The subcutaneous tumor grows slowly or there is no tumor growing subcutaneously (related to Step 15).

Potential solution

• •Check the passage of the cells used, and avoid using cells passaged too many times in vitro.
• •Check the tumorigenesis ability of the cells, and ensure that the cells used are able to form tumors subcutaneously.
• •Avoid using mice that are too old.

Problem 2

It is difficult to find the ovary of the mouse (related to Step 35).

Potential solution

• •Enlarge the incision appropriately.

Problem 3

It is difficult to insert the tissue block into the ovarian bursa of mouse (related to Step 36).]

Potential solution

• •Enlarge the incision appropriately.
• •Reduce the volume of the tissue block if needed.

Problem 4

There is no signal when performing in vivo bioluminescent imaging (related to Step 48).]

Potential solution

• •Ensure that the luciferase substrate is injected into the abdominal cavity of the mouse.
• •Extend the imaging time appropriately.
• •Sometimes, the tumor is too small to be detected, especially a few days after xenograft. Wait for 3–7 days and perform bioluminescent imaging again.

Problem 5

It is difficult to recognize the omentum when metastasis occurs (related to Step 53).

Potential solution

• •Find the tissue between the stomach and the spleen. Look for the omental tissue by the blood vessel across the omentum.
• •Choose the central part of the omentum to ensure that the tissue used contains only omentum.

Problem 6

On occasion, you may need to suspend the in vivo selection cycle due to certain emergency matters. For instance, the demise of the mice during the experiment or the machinery malfunctioning unexpectedly (related to Step 60).

Potential solution

• •The in vivo selection could be paused at any passage by culturing and storing the primary cells from the omentum. Once the in vivo selection is paused, the process should be restarted from step 10 and the number of passages should be reduced by 1 accordingly. For example, the in vivo selection is paused at passage 2, then the cell collected should be recognized as passage 1. The process should be conducted until at least passage 3.

Resource availability

Lead contact

Further information and requests for resources and reagents should be directed to and will be fulfilled by the lead contact, Zehua Wang (zehuawang@hust.edu.cn).

Materials availability

This study did not generate new unique reagents.

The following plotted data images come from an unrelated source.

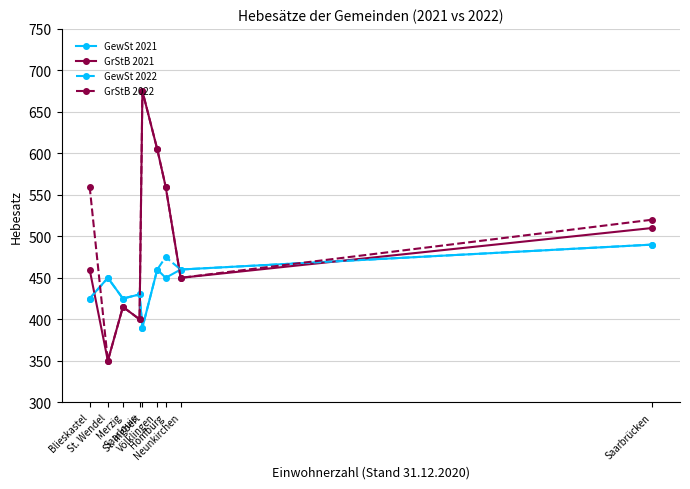

Reading left to right, list all the values displayed in this chart.

GewSt 2021: Blieskastel=425	St. Wendel=450	Merzig=425	Saarlouis=430	St. Ingbert=390	Völklingen=460	Homburg=450	Neunkirchen=460	Saarbrücken=490
GrStB 2021: Blieskastel=460	St. Wendel=350	Merzig=415	Saarlouis=400	St. Ingbert=675	Völklingen=605	Homburg=560	Neunkirchen=450	Saarbrücken=510
GewSt 2022: Blieskastel=425	St. Wendel=450	Merzig=425	Saarlouis=430	St. Ingbert=390	Völklingen=460	Homburg=475	Neunkirchen=460	Saarbrücken=490
GrStB 2022: Blieskastel=560	St. Wendel=350	Merzig=415	Saarlouis=400	St. Ingbert=675	Völklingen=605	Homburg=560	Neunkirchen=450	Saarbrücken=520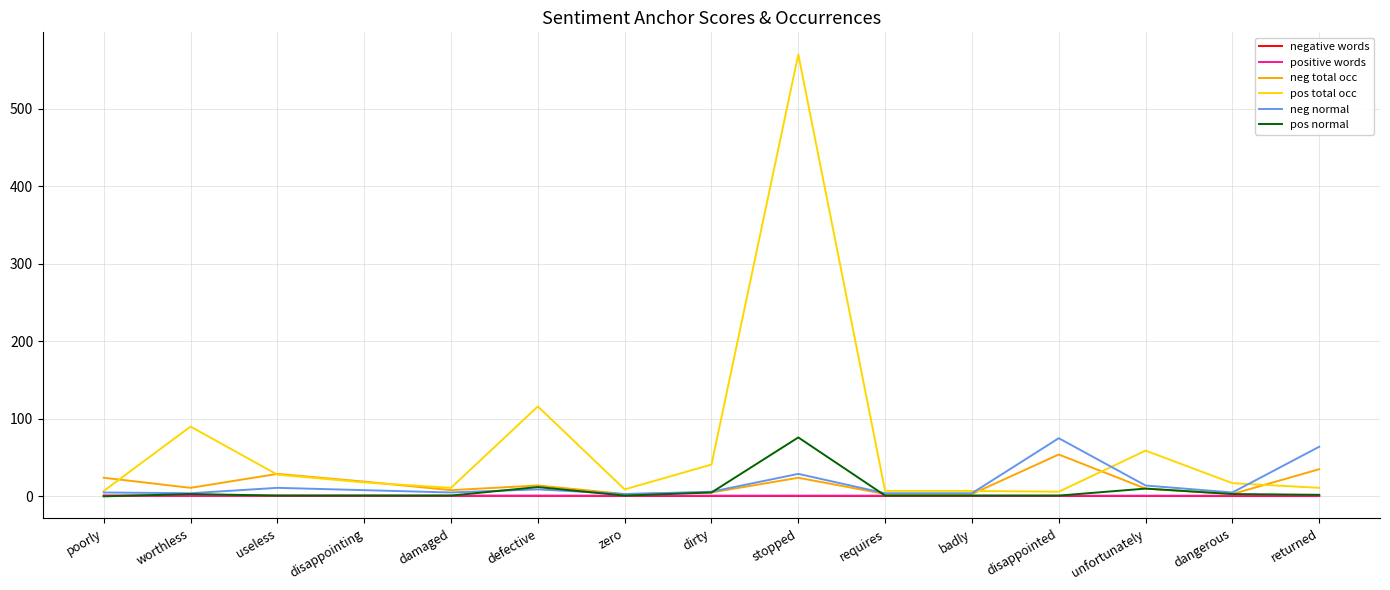

What is the difference between the maximum and second lowest values in the neg total occ series?

51.0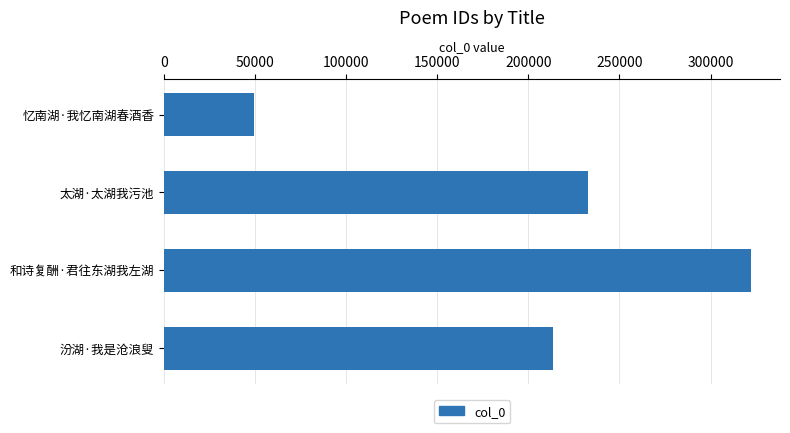

What is the label of the 4th bar from the bottom?

忆南湖·我忆南湖春酒香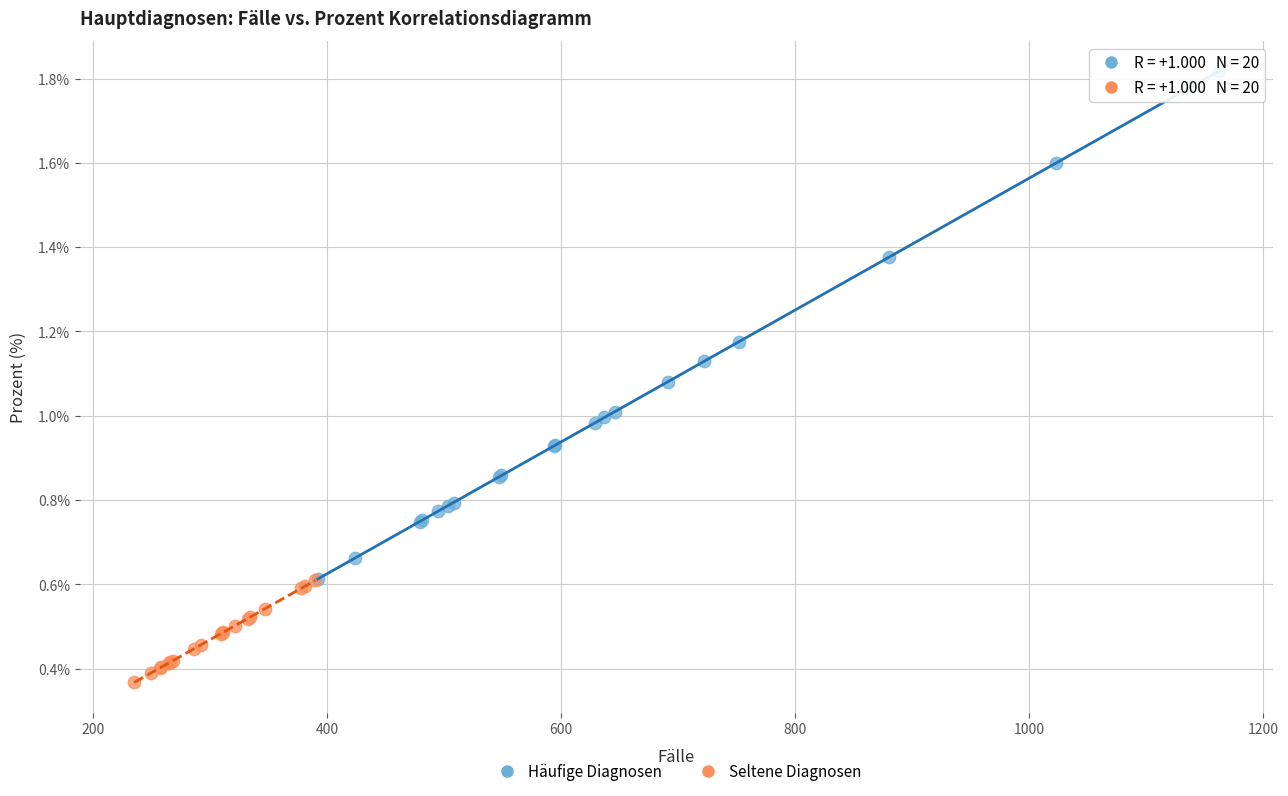

Which series has the widest spread of Y values?

Häufige Diagnosen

Data and code availability

The protocol doesn’t include any datasets generated or analyzed during this study. All the other data reported in this paper will be shared by the lead contact upon request.

There is no original code in this study.

Any additional information required to reanalyze the data reported in this protocol is available from the lead contact upon request.